── PROVIDED DATA

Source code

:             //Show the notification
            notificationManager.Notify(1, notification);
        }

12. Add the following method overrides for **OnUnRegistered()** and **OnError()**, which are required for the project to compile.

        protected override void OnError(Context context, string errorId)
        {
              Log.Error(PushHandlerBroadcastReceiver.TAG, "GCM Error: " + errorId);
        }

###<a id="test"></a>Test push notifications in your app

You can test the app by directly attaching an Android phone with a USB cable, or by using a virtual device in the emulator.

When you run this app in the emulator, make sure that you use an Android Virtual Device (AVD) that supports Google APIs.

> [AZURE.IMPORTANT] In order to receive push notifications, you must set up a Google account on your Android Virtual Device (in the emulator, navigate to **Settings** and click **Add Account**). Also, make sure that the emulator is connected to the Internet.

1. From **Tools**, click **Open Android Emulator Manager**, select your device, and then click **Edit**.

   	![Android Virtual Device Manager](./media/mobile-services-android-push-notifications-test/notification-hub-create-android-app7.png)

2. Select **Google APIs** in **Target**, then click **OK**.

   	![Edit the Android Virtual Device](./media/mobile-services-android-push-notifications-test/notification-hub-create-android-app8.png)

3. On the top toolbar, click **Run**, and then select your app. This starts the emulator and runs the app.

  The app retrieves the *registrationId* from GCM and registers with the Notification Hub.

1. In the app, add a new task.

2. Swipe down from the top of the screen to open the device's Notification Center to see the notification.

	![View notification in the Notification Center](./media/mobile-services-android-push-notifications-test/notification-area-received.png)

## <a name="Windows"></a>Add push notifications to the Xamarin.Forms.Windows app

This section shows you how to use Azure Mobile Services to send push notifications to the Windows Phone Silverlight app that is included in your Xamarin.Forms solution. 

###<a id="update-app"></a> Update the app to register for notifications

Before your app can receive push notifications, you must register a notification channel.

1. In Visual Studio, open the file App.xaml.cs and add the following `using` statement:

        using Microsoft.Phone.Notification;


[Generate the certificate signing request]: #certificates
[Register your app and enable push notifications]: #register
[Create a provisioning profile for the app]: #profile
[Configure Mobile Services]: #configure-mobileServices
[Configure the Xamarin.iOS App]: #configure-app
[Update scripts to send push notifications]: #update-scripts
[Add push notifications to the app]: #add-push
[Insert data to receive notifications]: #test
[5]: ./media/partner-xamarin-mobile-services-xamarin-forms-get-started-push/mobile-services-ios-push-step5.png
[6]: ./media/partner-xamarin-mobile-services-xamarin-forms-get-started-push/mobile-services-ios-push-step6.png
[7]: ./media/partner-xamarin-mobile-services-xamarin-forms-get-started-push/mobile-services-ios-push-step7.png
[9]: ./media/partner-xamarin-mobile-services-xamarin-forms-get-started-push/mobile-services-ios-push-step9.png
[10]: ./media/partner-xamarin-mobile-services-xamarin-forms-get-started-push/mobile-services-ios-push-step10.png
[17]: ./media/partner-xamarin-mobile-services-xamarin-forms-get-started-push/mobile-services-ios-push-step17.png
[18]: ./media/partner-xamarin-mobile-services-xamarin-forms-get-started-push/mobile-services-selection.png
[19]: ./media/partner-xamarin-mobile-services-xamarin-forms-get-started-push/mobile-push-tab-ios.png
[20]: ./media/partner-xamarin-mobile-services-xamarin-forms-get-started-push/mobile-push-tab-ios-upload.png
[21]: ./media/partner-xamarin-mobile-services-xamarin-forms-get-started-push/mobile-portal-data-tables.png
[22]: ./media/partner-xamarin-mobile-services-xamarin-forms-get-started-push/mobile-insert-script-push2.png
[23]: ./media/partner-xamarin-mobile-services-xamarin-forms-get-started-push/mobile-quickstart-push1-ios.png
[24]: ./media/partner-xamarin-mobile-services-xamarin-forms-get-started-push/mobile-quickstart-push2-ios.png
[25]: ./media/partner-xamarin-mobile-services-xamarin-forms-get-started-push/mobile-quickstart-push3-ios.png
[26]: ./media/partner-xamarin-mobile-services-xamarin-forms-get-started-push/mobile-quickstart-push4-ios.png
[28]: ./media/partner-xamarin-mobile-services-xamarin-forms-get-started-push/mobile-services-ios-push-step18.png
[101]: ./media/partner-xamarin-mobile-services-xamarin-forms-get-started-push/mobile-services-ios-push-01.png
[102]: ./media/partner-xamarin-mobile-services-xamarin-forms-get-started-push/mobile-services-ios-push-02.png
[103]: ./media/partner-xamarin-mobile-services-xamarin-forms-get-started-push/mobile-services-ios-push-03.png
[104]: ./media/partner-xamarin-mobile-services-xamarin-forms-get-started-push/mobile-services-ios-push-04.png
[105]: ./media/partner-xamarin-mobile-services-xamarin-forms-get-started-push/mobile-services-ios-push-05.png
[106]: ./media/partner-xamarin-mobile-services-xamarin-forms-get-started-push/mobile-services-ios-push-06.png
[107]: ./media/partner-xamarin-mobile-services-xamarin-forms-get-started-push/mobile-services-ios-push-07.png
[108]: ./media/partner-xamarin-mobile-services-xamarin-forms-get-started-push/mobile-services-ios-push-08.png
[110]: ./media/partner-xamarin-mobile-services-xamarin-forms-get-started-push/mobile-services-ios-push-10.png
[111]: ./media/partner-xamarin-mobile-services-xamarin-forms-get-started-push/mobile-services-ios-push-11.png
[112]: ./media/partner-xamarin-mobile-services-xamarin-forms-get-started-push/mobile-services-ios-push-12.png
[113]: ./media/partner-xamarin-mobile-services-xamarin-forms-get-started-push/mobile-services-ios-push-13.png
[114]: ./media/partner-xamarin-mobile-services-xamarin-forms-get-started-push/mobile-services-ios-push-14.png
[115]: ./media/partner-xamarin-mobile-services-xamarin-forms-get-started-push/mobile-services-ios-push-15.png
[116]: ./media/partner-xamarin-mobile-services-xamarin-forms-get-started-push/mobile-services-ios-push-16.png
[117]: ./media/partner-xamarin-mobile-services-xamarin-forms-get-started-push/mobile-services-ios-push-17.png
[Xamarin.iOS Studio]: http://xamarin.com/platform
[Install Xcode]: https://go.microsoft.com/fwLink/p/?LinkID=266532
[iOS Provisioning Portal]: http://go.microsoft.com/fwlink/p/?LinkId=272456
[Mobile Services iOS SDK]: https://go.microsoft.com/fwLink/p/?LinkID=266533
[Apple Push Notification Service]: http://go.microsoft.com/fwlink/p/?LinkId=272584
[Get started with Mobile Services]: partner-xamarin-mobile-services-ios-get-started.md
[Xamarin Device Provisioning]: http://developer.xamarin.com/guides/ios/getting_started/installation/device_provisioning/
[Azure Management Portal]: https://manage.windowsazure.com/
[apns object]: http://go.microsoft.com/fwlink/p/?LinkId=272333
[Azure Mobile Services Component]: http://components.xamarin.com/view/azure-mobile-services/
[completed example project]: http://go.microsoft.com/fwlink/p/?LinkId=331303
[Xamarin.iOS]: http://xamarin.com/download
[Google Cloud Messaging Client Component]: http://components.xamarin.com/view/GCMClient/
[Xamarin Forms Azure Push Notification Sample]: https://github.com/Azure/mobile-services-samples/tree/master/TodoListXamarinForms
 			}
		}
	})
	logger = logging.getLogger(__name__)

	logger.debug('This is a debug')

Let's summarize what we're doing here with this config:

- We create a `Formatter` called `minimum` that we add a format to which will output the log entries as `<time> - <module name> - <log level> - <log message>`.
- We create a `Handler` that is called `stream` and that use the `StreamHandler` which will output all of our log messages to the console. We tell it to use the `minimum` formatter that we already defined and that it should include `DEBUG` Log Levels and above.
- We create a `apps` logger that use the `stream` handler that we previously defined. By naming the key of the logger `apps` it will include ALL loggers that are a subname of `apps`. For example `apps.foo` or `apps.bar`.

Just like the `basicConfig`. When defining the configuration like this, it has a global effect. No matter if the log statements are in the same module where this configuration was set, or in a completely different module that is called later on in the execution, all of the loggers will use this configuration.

────

Could you transcribe the entries exactly, from the first line through the line containing "1. In the app, add a new task.", and give nothing more?

Source code

:             //Show the notification
            notificationManager.Notify(1, notification);
        }

12. Add the following method overrides for **OnUnRegistered()** and **OnError()**, which are required for the project to compile.

        protected override void OnError(Context context, string errorId)
        {
              Log.Error(PushHandlerBroadcastReceiver.TAG, "GCM Error: " + errorId);
        }

###<a id="test"></a>Test push notifications in your app

You can test the app by directly attaching an Android phone with a USB cable, or by using a virtual device in the emulator.

When you run this app in the emulator, make sure that you use an Android Virtual Device (AVD) that supports Google APIs.

> [AZURE.IMPORTANT] In order to receive push notifications, you must set up a Google account on your Android Virtual Device (in the emulator, navigate to **Settings** and click **Add Account**). Also, make sure that the emulator is connected to the Internet.

1. From **Tools**, click **Open Android Emulator Manager**, select your device, and then click **Edit**.

   	![Android Virtual Device Manager](./media/mobile-services-android-push-notifications-test/notification-hub-create-android-app7.png)

2. Select **Google APIs** in **Target**, then click **OK**.

   	![Edit the Android Virtual Device](./media/mobile-services-android-push-notifications-test/notification-hub-create-android-app8.png)

3. On the top toolbar, click **Run**, and then select your app. This starts the emulator and runs the app.

  The app retrieves the *registrationId* from GCM and registers with the Notification Hub.

1. In the app, add a new task.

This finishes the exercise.